Bear’s Lodge (Devil’s Tower), Wyoming

(excerpt from article by Glenn Phillips in Site Saver Fall 1998)

Bear’s Lodge, located in northwestern Wyoming, is a towering 1,280 foot monolith long considered sacred by over twenty tribes in the Plains Nation. Religious and cultural ceremonies have been performed at this site for centuries and include the Sun Dance, sweat lodge rites, vision quests, and prayer offerings. The height of ceremonial activity takes place during the month of June each year.

Tribal leaders consequently met with Park Service officials with their concerns and a compromise solution resulted. The National Park Service asked for a voluntary ban on rock climbing during the month of June so that Native practitioners could perform their sacred ceremonies without disruption.

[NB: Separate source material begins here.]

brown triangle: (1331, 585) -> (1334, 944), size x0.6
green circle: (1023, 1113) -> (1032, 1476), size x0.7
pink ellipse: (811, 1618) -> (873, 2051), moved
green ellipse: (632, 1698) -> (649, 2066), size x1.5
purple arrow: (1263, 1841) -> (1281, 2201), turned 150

The Access Fund, a national climbing organization, has officially endorsed the program and according to the Park Service, in 1996 and 1997, rock climbing has decreased eighty percent during the month of June. A climbing outfitter, with the backing of James Watt’s Mountain States Legal Foundation, challenged the voluntary ban as unconstitutional. The group contended that the ban violates separation of church and state, thus constituting a violation of the First Amendment Establishment Clause.

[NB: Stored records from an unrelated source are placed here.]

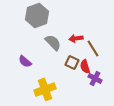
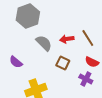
brown line: (93, 48) -> (88, 38), moved
red semicircle: (85, 66) -> (92, 62), moved, turned -48

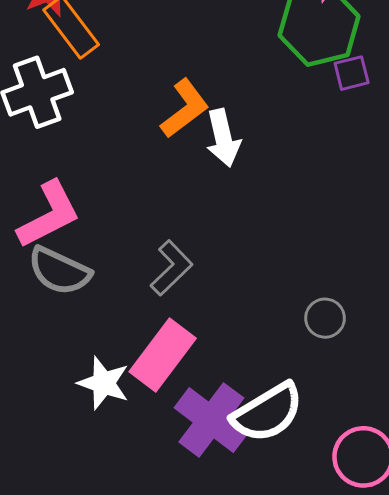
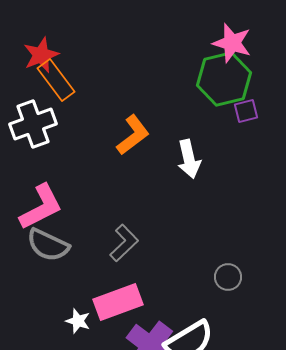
white arrow: (223, 138) -> (189, 159), moved
pink rectangle: (163, 355) -> (118, 302), turned 33
white star: (104, 383) -> (78, 321), size x0.7

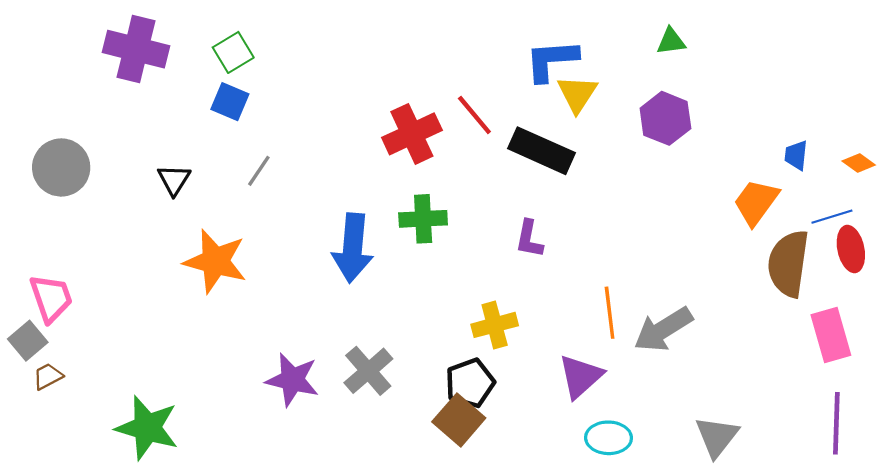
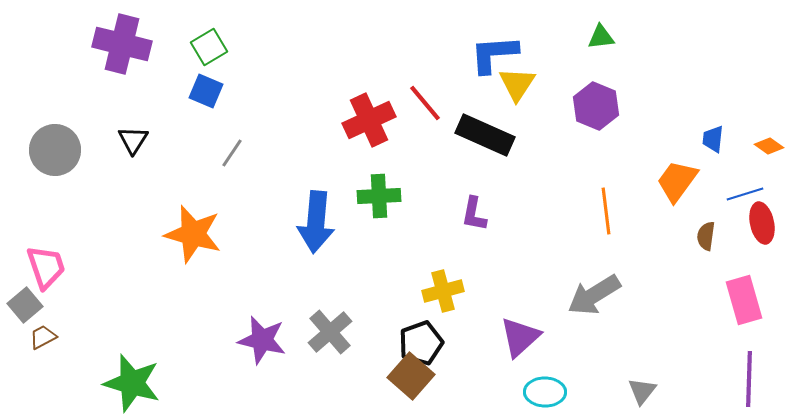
black triangle: (174, 180) -> (133, 140), moved
brown semicircle: (788, 264) -> (706, 236), size x0.5
orange line: (610, 313) -> (606, 211), moved
gray triangle: (717, 437) -> (642, 391), size x0.7

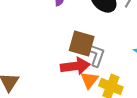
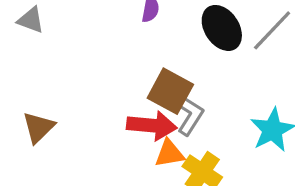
orange triangle: (89, 80) -> (170, 153), turned 30

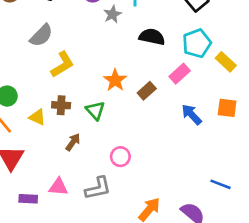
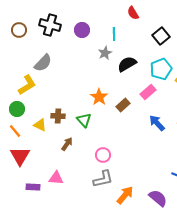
gray star: (112, 14) -> (105, 53), moved
black semicircle: (152, 37) -> (127, 64), turned -42
yellow L-shape: (62, 64) -> (27, 85), moved
gray L-shape: (98, 188) -> (103, 179), moved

On April 3, in a rare victory for sacred sites, Federal Judge William F. Downes of the U.S. District Court in Wyoming, upheld the voluntary ban on rock climbing, thereby dismissing the suit. Judge Downes ruled that “the government may (and sometimes must) accommodate religious practices and, it may do so without violating the Establishment Clause” of the First Amendment. The ruling is currently on appeal by the Mountain States Legal Foundation.